Never mind the “apologies to Walt Disney.” How about some apologies to the families of the near-half million Americans who died while Trump was denying the crisis, stifling the voices of experts and recommending nonsensical home remedies, all the time turning a health crisis into a partisan loyalty test?
Bogus blame-casting is also a good segue to this
Juxtaposition of the Day
I encountered a nearly empty dairy case at my local Price Chopper the other day, which forced me to spend an extra buck on half-and-half instead of the generic creamer I usually buy.
However, it wasn’t clear to me whether it was a matter of the store not having anyone to re-stock the cooler, or some wholesaler not having anyone to bring new supplies or dairy producers not having anyone to tweak the udders.
Which reminds me of this classic Punch cartoon, but I digress, though, then again, perhaps I don’t, because who knows what sort of help those dairies have been able to hire lately?
In any case, I’ve got a whole lot of possible explanations for empty shelves besides blaming Joe Biden.
In part because going back the next day often shows those gaps to be temporary and in part because, while I might blame him for the empty shelves Walt Handelsman portrays in Louisiana, it takes a bit more effort to tie his competence to any shortages Matt Golding has experienced in Sidney, Australia.
Well, perhaps not so much “more effort” as “greater motivation.”
For instance, this politically-themed cartoon from The Flying McCoys (AMS) raises the question of whether a wealthy nation might be unable to feed its people through lack of will, lack of effort or lack of capacity, and whether there’s much difference.
Though it’s worth remembering that the Republicans who popularized the slogan had little success in fulfilling their boast, and have spent the near-century since complaining about the reforms which at least edged us closer to that goal.
As has been noted by others, funding additional war machines is “good defense” and cutting taxes on billionaires “builds the economy,” but feeding our children is “socialism.”
Though, as Madam & Eve points out, the notion of the privileged elite sacrificing for the benefit of the undeserving peasants seems as hard to fathom in other countries as it is here.
Granted, other countries aren’t as active in reducing the number of poor children as Steve Sack notes we have become.
We insist that they be born, of course, but then we don’t provide health care or guarantee that they get adequate food and education, all the time tolerating an ammosexual culture that spreads murder and accidental shootings throughout the land.
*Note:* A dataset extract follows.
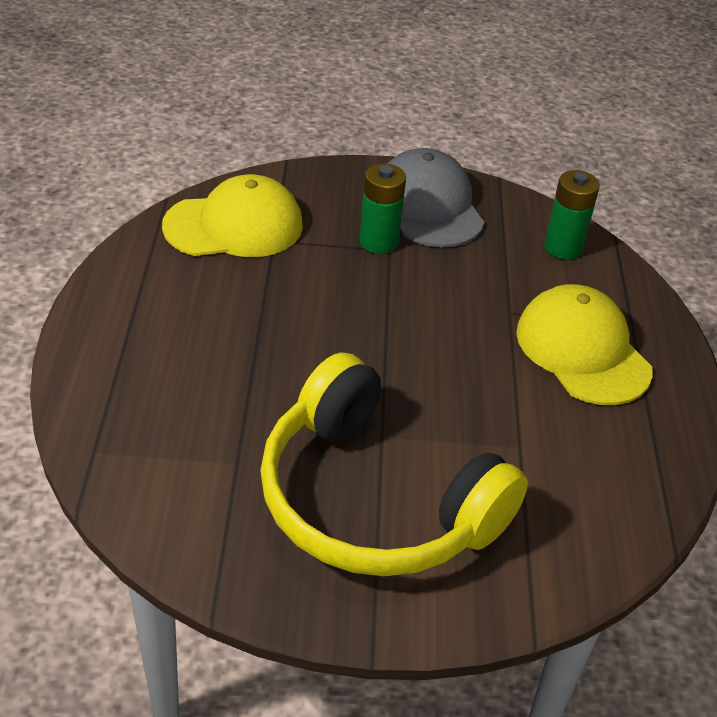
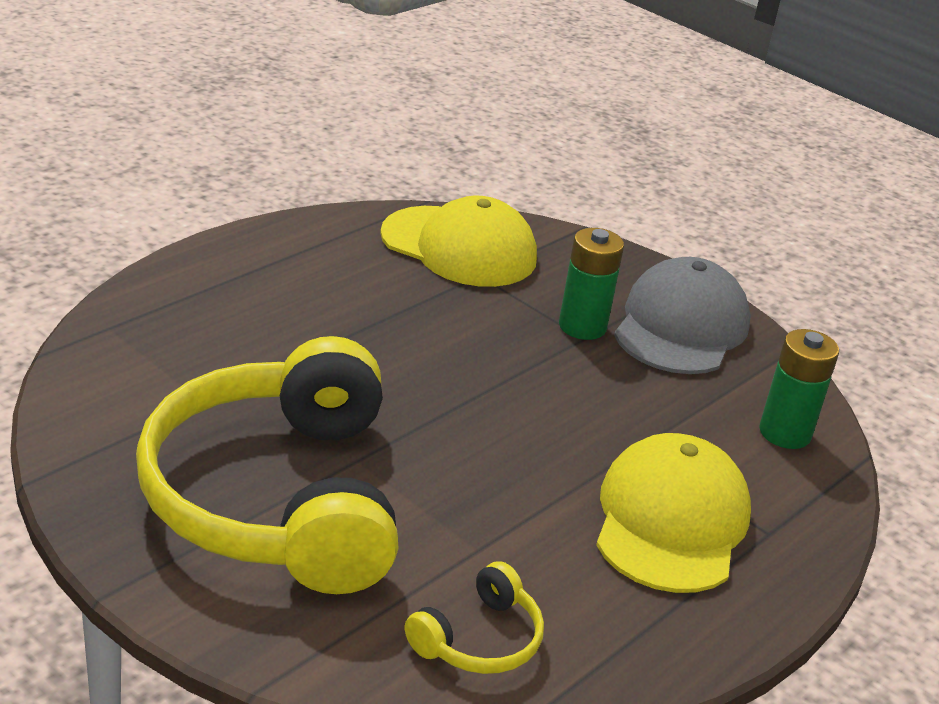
camera: 40 degrees right, 10 degrees down
none -> yellow headphones [405,561,544,674]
Check it out for yourself: Go to Google News and search for “shooting.” Google News covers most of the world, yet see how many of the results for “shooting” come from the United States.
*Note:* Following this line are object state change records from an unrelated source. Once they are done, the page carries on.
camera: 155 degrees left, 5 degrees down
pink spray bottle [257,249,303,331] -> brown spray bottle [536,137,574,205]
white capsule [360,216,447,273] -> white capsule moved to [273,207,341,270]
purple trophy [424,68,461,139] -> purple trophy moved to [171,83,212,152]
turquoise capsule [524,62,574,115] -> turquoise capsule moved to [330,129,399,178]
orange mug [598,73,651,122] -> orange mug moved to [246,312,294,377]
It makes for lovely reading:
A two-year-old Texas toddler shot her mother and baby sibling in a Walmart parking lot Wednesday morning, police say, after the child grabbed the gun from between the seat and center console of her parents’ car.
Police said an employee got into an argument with a customer, later identified as 27-year-old Theotis Polk, over an order at the drive-thru window. Polk then walked up to the drive-thru window, pulled out a gun and opened fire. Police said that another employee in the store, a 16-year-old boy who was not involved in the argument, was shot in the head.
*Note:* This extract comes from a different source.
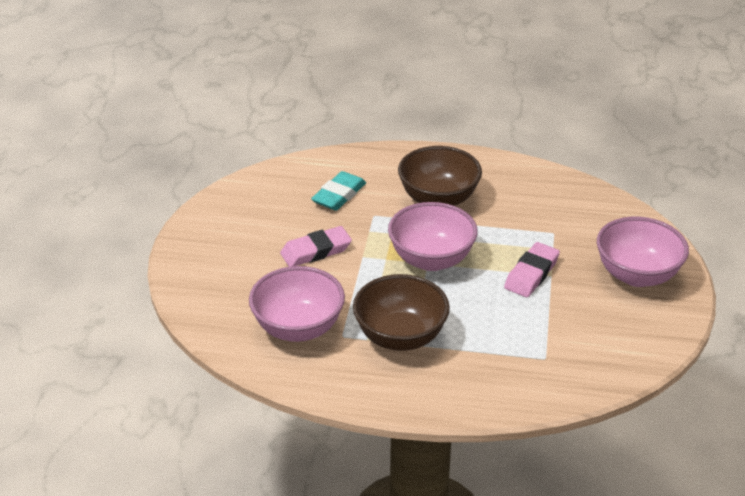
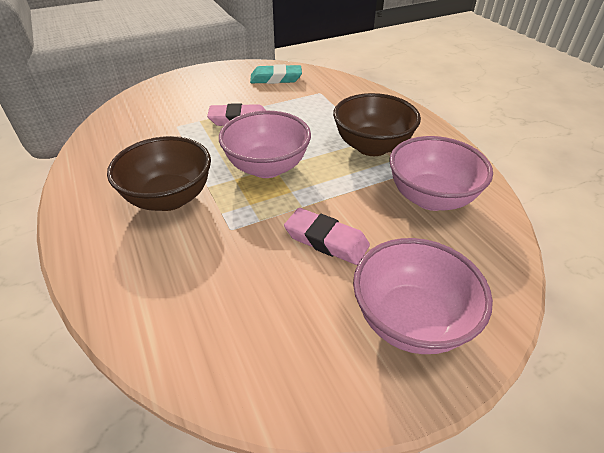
camera: 125 degrees left, 5 degrees up
turquoise eraser [311,171,366,211] -> turquoise eraser moved to [250,64,302,84]
pink bowl [597,217,689,287] -> pink bowl moved to [353,238,493,354]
Lance Tello Jr. has been at the Bexar County Jail ever since on a charge of injury to a child causing serious bodily injury. He’s accused of shooting the baby in a fit of rage during the middle of the night at Tello’s family home on Five Forks Dr.
It’s a good argument for “American Exceptionalism” but perhaps not the one anyone was looking for.
Meanwhile, rising murder rates are charged to Democratic city governance rather than to our tolerating and encouraging of a gun culture that rivals Third World warlord nations.
A depressing celebration of futility seems appropriate, given his life-long fight for poor people and his death by gunfire.
And that his birthday is one of those national holidays few workers actually get off.